O culto às tradições populares resiste, pelo hábito das comunidades em cultivar o respeito aos antepassados e reunir a família de torno de uma identidade. Uma grande riqueza de manifestações populares estão escondidas nos quilombos. Em Mostarda, na comunidade de Casca, conheci o mestre Antônio, um abnegado que por várias décadas comanda um Terno de Reis. Entre amigos e parentes, os músicos entoam noite adentro, cantigas de religiosidade com mensagens de amor, respeito e gratidão.
Lembro bem disso. Meu pai era cantador de Terno de Reis, no início do vilarejo que nasceu nas margens do Rio Camaquã, hoje Cristal. As cantigas eram parecidas com algumas variações, na letra, mas era a mesma batida do tambor, do pandeiro, gaita e violão. Eles cantavam até o dono da casa abrir a porta, normalmente quando a galinha ou arroz com lingüiça estivesse pronto, eles entravam e com alegria faziam uma grande confraternização.
Sem querer ser saudosista e ao mesmo tempo sendo, naqueles tempos o valor de um vizinho era diferente. Tinha um sentido diferente, os poucos recursos se somavam e sobrava solidariedade. Também lembro que havia mais compadres e comadres, os afilhados referenciavam beijando a mão do padrinho ou da madrinha. Achava aquilo muito bonito e aprendi desde cedo a ter respeito pelos aos mais velhos.

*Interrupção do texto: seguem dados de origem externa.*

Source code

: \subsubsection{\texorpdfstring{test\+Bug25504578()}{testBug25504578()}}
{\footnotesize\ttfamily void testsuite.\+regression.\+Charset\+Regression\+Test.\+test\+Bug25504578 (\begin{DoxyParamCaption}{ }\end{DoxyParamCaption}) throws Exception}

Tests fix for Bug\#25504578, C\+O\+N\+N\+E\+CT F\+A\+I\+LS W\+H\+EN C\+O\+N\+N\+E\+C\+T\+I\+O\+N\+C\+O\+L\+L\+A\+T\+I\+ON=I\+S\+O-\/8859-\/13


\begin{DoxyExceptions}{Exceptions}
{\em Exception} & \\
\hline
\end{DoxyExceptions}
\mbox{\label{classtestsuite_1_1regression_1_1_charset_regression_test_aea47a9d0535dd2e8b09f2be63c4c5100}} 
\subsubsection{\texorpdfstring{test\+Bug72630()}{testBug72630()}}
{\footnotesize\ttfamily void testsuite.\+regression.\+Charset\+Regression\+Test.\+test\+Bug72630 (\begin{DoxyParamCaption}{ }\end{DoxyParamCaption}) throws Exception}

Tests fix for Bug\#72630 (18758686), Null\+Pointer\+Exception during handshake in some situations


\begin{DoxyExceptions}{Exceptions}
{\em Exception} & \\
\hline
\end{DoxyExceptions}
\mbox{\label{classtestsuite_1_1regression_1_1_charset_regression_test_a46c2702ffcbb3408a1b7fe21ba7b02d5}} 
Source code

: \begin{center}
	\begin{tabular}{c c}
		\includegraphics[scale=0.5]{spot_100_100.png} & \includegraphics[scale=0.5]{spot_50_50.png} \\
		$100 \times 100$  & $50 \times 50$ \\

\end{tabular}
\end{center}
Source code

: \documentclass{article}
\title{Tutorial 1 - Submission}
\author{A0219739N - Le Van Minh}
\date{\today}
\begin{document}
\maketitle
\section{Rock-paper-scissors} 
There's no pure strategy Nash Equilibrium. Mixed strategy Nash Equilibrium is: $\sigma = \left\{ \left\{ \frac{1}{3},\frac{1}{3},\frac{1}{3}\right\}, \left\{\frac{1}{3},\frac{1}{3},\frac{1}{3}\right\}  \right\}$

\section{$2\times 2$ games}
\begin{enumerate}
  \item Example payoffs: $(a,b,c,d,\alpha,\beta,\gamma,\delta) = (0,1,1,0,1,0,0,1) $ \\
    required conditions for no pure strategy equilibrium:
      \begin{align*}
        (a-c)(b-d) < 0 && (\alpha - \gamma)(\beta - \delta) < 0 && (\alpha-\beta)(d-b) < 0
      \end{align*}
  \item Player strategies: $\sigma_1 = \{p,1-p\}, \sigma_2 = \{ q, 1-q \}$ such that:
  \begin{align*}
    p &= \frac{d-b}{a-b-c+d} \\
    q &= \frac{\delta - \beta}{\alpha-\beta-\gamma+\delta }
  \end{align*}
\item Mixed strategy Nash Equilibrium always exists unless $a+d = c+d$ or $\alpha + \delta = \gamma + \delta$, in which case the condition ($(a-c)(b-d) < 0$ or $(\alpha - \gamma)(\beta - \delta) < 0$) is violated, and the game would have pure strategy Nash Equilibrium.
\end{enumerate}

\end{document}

Recentemente conheci a cultura misturada dos açorianos e afrodescendentes no litoral gaúcho. Embora com ritmo musical diferente, o que é natural, o culto e gratidão a experiência é valorizada. Nos quilombos os Ensaios são mais que festividades, caracterizam-se como formas de agradecimento pela vida na comunidade, momentos carregados de alegria e sentimento, expressões tão raras no mundo potencialmente evoluído das cidades.